§ BRIEF:
Express the lines from the one with "scientific name: Bornetia californica" to the one with "order: Gigartinales", both included, as a two-column CSV headed field and value. Write one row per line, with each part in its own quoted field and any line breaks turned into spaces.

[Collection entries]

========

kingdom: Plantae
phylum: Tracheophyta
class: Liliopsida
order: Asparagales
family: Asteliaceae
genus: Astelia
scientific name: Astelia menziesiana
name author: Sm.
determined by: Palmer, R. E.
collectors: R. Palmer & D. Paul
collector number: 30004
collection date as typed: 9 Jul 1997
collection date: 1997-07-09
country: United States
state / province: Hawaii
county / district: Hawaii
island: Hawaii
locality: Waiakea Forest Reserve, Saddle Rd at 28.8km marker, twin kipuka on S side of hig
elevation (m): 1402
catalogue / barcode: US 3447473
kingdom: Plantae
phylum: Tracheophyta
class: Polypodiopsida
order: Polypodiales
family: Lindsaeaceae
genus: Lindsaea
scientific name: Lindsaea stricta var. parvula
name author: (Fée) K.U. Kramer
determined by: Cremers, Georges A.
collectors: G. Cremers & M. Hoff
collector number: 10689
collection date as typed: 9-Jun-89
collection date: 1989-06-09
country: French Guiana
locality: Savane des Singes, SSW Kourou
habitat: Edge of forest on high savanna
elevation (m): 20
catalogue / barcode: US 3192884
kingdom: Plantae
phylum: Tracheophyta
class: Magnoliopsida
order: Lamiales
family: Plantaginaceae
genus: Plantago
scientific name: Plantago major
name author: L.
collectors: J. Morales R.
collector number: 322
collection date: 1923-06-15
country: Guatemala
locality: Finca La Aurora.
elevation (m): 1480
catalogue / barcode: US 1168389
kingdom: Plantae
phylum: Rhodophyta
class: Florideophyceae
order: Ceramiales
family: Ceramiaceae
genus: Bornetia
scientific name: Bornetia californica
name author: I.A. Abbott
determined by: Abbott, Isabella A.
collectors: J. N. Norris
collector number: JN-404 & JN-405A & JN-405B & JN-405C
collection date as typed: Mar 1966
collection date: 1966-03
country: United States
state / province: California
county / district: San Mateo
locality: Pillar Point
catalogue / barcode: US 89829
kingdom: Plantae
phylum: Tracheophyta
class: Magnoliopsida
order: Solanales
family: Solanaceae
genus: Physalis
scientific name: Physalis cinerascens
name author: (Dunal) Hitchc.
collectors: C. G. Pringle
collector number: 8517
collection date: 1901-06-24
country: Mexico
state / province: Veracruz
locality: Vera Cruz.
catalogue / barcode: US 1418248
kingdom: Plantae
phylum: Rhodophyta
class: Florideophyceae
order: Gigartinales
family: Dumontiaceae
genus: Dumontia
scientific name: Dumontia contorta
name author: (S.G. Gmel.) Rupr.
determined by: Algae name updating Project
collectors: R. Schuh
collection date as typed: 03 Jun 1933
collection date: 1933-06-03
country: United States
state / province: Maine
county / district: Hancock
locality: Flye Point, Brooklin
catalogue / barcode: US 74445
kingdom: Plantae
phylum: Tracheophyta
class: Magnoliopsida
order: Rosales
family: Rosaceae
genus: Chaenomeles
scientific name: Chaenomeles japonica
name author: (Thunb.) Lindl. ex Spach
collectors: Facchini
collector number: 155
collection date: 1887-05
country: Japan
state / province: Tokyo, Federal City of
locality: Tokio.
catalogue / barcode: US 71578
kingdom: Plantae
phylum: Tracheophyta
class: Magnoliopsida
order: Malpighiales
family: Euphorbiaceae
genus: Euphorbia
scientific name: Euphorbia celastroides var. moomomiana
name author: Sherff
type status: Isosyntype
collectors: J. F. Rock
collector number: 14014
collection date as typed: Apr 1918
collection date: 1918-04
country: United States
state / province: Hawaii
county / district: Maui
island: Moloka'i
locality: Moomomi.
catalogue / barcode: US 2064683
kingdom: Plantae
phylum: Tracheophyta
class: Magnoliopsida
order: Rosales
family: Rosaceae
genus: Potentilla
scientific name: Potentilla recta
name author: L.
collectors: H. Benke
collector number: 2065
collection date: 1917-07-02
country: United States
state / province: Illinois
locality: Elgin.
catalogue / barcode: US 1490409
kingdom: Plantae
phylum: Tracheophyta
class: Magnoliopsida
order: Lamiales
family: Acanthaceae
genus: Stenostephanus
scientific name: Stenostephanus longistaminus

========

§ SOLVED EXERCISE:
field,value
"scientific name:","Bornetia californica"
"name author:","I.A. Abbott"
"determined by:","Abbott, Isabella A."
"collectors:","J. N. Norris"
"collector number:","JN-404 & JN-405A & JN-405B & JN-405C"
"collection date as typed:","Mar 1966"
"collection date:","1966-03"
"country:","United States"
"state / province:","California"
"county / district:","San Mateo"
"locality:","Pillar Point"
"catalogue / barcode:","US 89829"
"kingdom:","Plantae"
"phylum:","Tracheophyta"
"class:","Magnoliopsida"
"order:","Solanales"
"family:","Solanaceae"
"genus:","Physalis"
"scientific name:","Physalis cinerascens"
"name author:","(Dunal) Hitchc."
"collectors:","C. G. Pringle"
"collector number:","8517"
"collection date:","1901-06-24"
"country:","Mexico"
"state / province:","Veracruz"
"locality:","Vera Cruz."
"catalogue / barcode:","US 1418248"
"kingdom:","Plantae"
"phylum:","Rhodophyta"
"class:","Florideophyceae"
"order:","Gigartinales"